Poor maintenance leads to fuel exhaustion

This March 2010 accident report is provided by the National Transportation Safety Board. Published as an educational tool, it is intended to help pilots learn from the misfortunes of others.

Aircraft: Cirrus SR22. Injuries: 1 Fatal, 1 Serious. Location: Morton, Wash. Aircraft damage: Destroyed.

What reportedly happened: According to the passenger, she and the pilot were returning from a business trip. They refueled the airplane at an airport in the San Francisco Bay area, then began the flight home. While the airplane was in cruise flight, the pilot suddenly placed his hands on the controls, told her the engine had lost power, and they were going to land at a nearby airport.

He entered a steep right turn toward the airport. She said the pilot remained calm throughout the approach to the airport and reassured the passenger during the descent that they would land safely. The pilot also declared a MAYDAY message and spoke on the radio. The passenger sent a text message to a friend indicating that they were not going to make it to the airport. She did not recall anything after this point. The airplane crashed in trees approximately 2.5 miles short of the runway.

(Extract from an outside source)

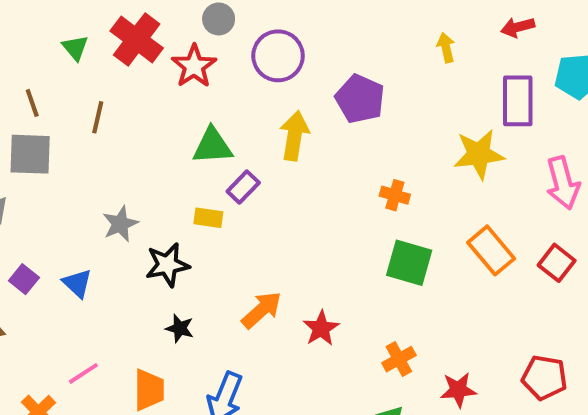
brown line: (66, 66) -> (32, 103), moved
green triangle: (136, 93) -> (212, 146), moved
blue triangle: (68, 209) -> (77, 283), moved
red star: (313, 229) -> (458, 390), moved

The passenger indicated that the pilot had discussed the Cirrus Airframe Parachute System with her prior to the trip and showed her how to activate it in the event of an emergency. The passenger reported that the pilot did not attempt to activate the CAPS during the flight.

Examination of the airframe and engine revealed no evidence of pre-impact mechanical anomalies except for the fitting cap on the throttle and metering assembly inlet, which was not installed. The cap was found resting on the cylinder baffle, and there was light blue staining on the crankcase indicating fuel leakage. During a post-accident engine run, the engine operated normally with a substitute cap installed finger tight.

It was determined that during the airplane’s annual inspection was completed about 11 flight hours prior to the accident, three engine cylinders were replaced. Following the cylinder replacement, the fuel system pressures were checked with instrumentation that was plumbed into the system at the throttle and metering assembly. Following the pressure tests, the line where the instrumentation was connected should have been secured with the fitting cap that was found not installed. The manufacturer’s maintenance procedure requires that after the pressure tests are completed the cap be torqued and that a leak check be performed.

Metallurgical examination of the cap showed that if it had been properly torqued it would have remained secure. Therefore, it is likely that the cap was installed finger tight and was not properly torqued when it was reinstalled. During the accident flight, the cap loosened and came off, resulting in a loss of engine power due to fuel starvation. There was no logbook entry for the most recent annual inspection, nor had the final items on the annual inspection checklist been completed. The Director of Maintenance for the facility had signed off the work order and returned the airplane to service. The assigned mechanic with inspection authorization indicated that he had not completed the annual inspection on the airplane and that the last maintenance he performed was that noted on the work order and annual inspection checklist. If the final checks had been completed, it is likely that the improperly secured cap would have been found because the fuel leakage would have been evident.

Probable cause: The failure of maintenance personnel to properly secure a fitting cap on the throttle and metering assembly inlet after conducting a fuel system pressure check, which resulted in a loss of engine power due to fuel starvation. Contributing to the accident was the decision by the Director of Maintenance to return the airplane to service without verifying with the assigned inspector that all annual inspection items had been completed.